I suspect you'll miss the water clarity & return to carbon.
 
I suspect you'll miss the water clarity & return to carbon.

You might be right, but i need to see if its the problem might end up running half the amount. I need to cut it off to see then i will decide. I have been running carbon for years and cant remember what it looked like before lol
 
I think it's high nutrients. No coral food is necessary. Whatever you feed the fish is plenty. If you change the bulbs out, be sure to acclimate the corals in some way.
 
Feed live photopylanton 55g would be around 8ml a day other than that for sps not much other feed is needed ive started using red seas colour programme and it really seems to be improving colour there reef energy programme is also good rootfiers is the only other feed ive used for sps :)
 
Sorry just read above uve used energy try the colour programme follow the one specificly for sps
 
I think it's high nutrients. No coral food is necessary. Whatever you feed the fish is plenty. If you change the bulbs out, be sure to acclimate the corals in some way.

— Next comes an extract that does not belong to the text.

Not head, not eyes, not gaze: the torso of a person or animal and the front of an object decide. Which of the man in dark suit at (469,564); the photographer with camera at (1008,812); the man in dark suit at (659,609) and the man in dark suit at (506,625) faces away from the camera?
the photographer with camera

If it were high nutrients would i have an algae problem too? I use to but after vinegar and gfo i have had no algae for several months. I only scrap my glass once every 2 weeks. However grape caulerpa does grow in sump
 
You can have higher nutrients than SPSs like for best coloration yet still have no nuisance algae. Remember, the corals themselves can use nutrients for their internal algae. They then get brown or tan. High nutrients, if consumed by corals or refugium algae, may not cause nuisance algae at all.

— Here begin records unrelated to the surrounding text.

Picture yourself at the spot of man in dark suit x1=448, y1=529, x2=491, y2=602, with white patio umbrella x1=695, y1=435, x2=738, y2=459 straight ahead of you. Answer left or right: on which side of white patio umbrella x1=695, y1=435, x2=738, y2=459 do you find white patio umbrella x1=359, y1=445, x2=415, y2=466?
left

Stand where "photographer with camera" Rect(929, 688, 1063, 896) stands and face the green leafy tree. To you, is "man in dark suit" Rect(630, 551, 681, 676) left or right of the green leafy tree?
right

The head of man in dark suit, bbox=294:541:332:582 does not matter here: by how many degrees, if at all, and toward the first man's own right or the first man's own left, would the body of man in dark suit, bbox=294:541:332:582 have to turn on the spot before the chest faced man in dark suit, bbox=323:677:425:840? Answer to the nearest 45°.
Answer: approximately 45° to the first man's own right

Light may still be a factor.
 
I still think high nutrients would cause a browning, or bleaching if high enough.

Absolute 0 nutrients: coral die.
Too few nutrients: zoox populations decline causing wash out
Proper nutrients: good color & growth
Too high nutrients: zoox populations increase causing browning
Far too high nutrients: bleaching
 
Its a fine line of balance. It seems my tank could go either way, to low or to high. I have no idea which way to go. Seems the easiest is to go back to basics?
 
This is definitely interesting me. I am also having some browning issues with some of my SPS. Others seem to be doing just fine. I decided to increase my lighting a bit, and I cut out feeding reef chili a couple of weeks ago. It is so hard to decide what to do, and know exactly what the problem is so I understand the frustration.
 
It's an easy balance for the ocean, not in our tiny systems. Recent research has shown that wild reefs would survive without the nutrients provided by fish (among other things). Population limiters, the oceans volume and millions of years of evolution have set the balance.

Since your coral is healthy, albeit slightly drab, small changes allowed to work over long times are key. Change ONE thing (maybe cut it in half or double it) and evaluate. You're on the cusp of awesome so now it's down to the details.

As for broadcast feeding, while it may (or may not) help accelerate growth, it's not essential to the health of your coral. If you have elevated nutrients causing browning, cut it out. Balanced nutrients is more important than the benefits of broadcast feeding. Target feeding is much more efficient but still not essential.
 
All of this makes sense to me. Though in my tank, my starlight acro was brown before I started broadcast feeding. Of my 3 acros, it is the only one that is brown. The plum crazy and red planet still have the color, but the red planet has greened around the base. Since this is what the red planet does under less intense lighting and my radions were at 60%, I'm turning them up. I plan on continuing the broadcast feeding for my coco worm and derasa clam, along with other things that can benefit.
 
In my experience, a coral that's been brown for a while can take a looong time to color up. Browning can be caused by inadequate light as zoox populations increase to make up the difference.